Dans la décision Griggs le juge Jacob LJ observe :
« in this case, if an officious bystander had asked at the time of contract whether Evans was going to retain rights in the combined logo which could be used against Griggs, or against anyone to whom he sold the rights, anywhere in the world, other than in respect of point of sale material in the UK, the answer would surely have been "of course not" ».
L’on aura compris que pour l’observateur averti du contrat passé entre Griggs et M. Evans (mais à vrai dire en bonne logique, il eût fallu admettre deux cessions implicites : entre Griggs et l’agence de publicité et entre l’agence de publicité et M. Evans), il est évident que le copyright ne pouvait être retenu par le designer et cédé à un tiers contre les intérêts de Griggs.

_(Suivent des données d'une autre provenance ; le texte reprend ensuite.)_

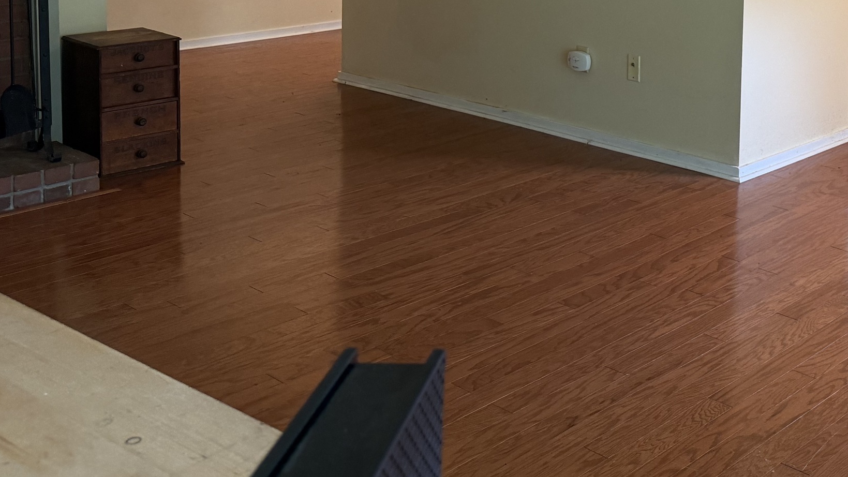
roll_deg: -0.9
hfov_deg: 38.8
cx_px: 782
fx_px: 1102
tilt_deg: -4.2
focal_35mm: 49
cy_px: -93
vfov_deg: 22.5
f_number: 1.78
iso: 250
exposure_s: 1/60
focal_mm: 6.76
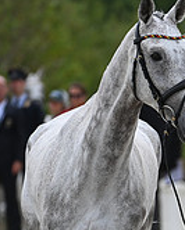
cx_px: 332
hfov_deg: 1.6
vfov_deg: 2.0
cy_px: 211
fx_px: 6728
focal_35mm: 984
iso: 400
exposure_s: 1/1600
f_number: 5.6
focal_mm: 300
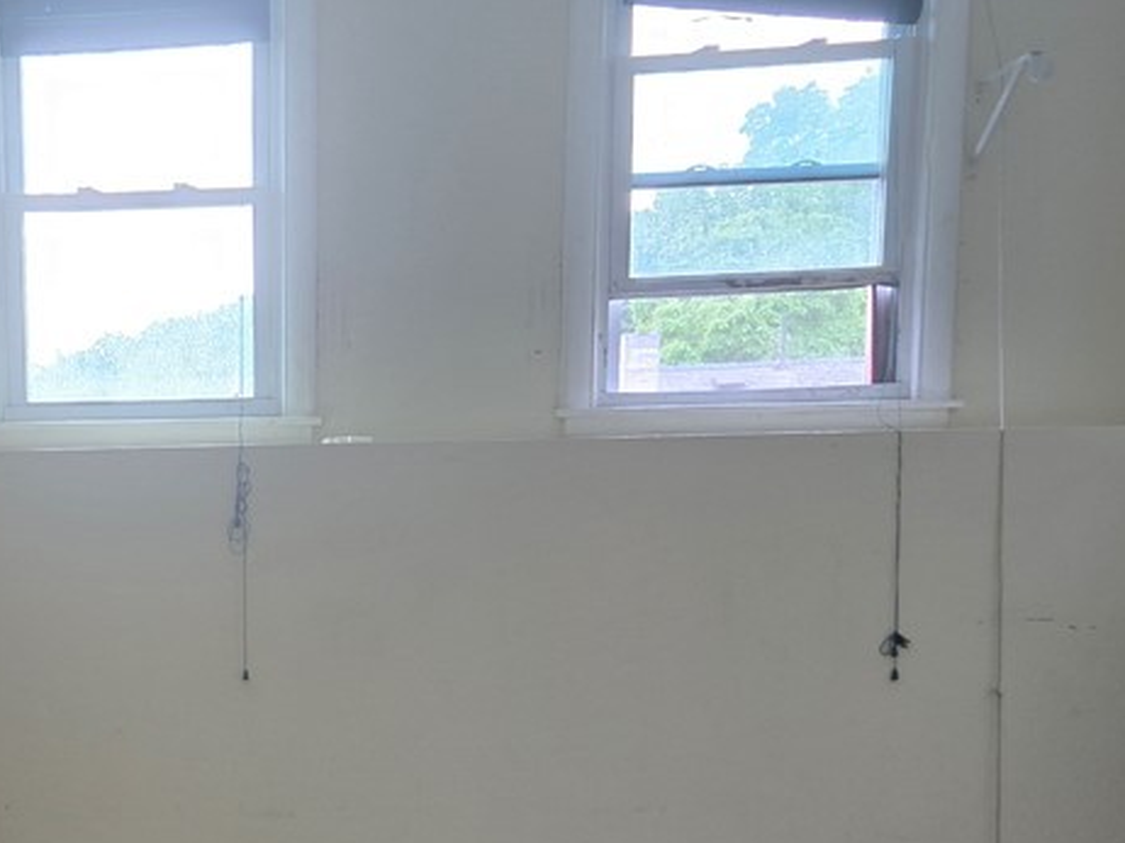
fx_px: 1657
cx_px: 122
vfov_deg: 28.1
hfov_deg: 35.4
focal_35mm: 51
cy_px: 641
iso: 100
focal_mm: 5.4
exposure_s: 1/120
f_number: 1.8
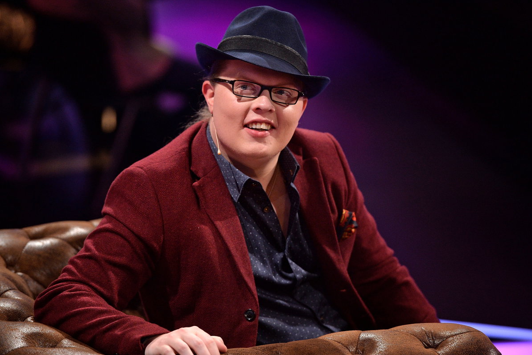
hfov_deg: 11.4
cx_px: 267
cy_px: 178
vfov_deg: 7.6
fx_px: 2675
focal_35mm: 181
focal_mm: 180
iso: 2000
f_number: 3.2
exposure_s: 1/400
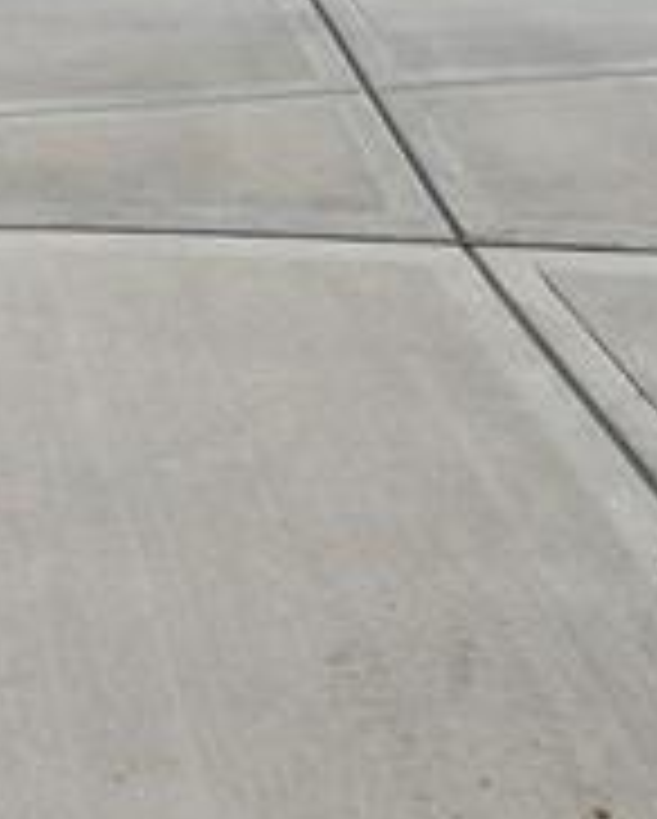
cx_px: -108
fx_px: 3057
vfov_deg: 13.9
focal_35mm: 126
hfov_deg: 12.0
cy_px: -567
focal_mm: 5.4
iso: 50
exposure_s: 1/7696
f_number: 1.8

Ce test qui introduit de la souplesse dans l’interprétation des contrats est généralement critiqué par les praticiens et la doctrine pour l’insécurité juridique qu’elle entraine. Il nous semble tout au contraire d’une grande richesse et en tous points semblable aux analyses suivies par le juge en France sur le fondement de l’ancien article 1135 du Code civil3 (aujourd’hui article 1194 du Code civil : « Les contrats obligent non seulement à ce qui y est exprimé, mais encore à toutes les suites que leur donnent l’équité, l’usage ou la loi »).
1 Selon l’article L. 111-1 al. 3 du Code de la propriété intellectuelle : « L'existence ou la conclusion d'un contrat de louage d'ouvrage ou de service par l'auteur d'une œuvre de l'esprit n'emporte pas dérogation à la jouissance du droit reconnu par le premier alinéa ».
2 Griggs Group v. Raben Footwear FSR (31) 673 2004
3 Pour un exemple célèbre en matière de droit d’auteur CA Paris 17 janv. 2007 Propr. intell.2007, no 23, p. 216, obs. Lucas.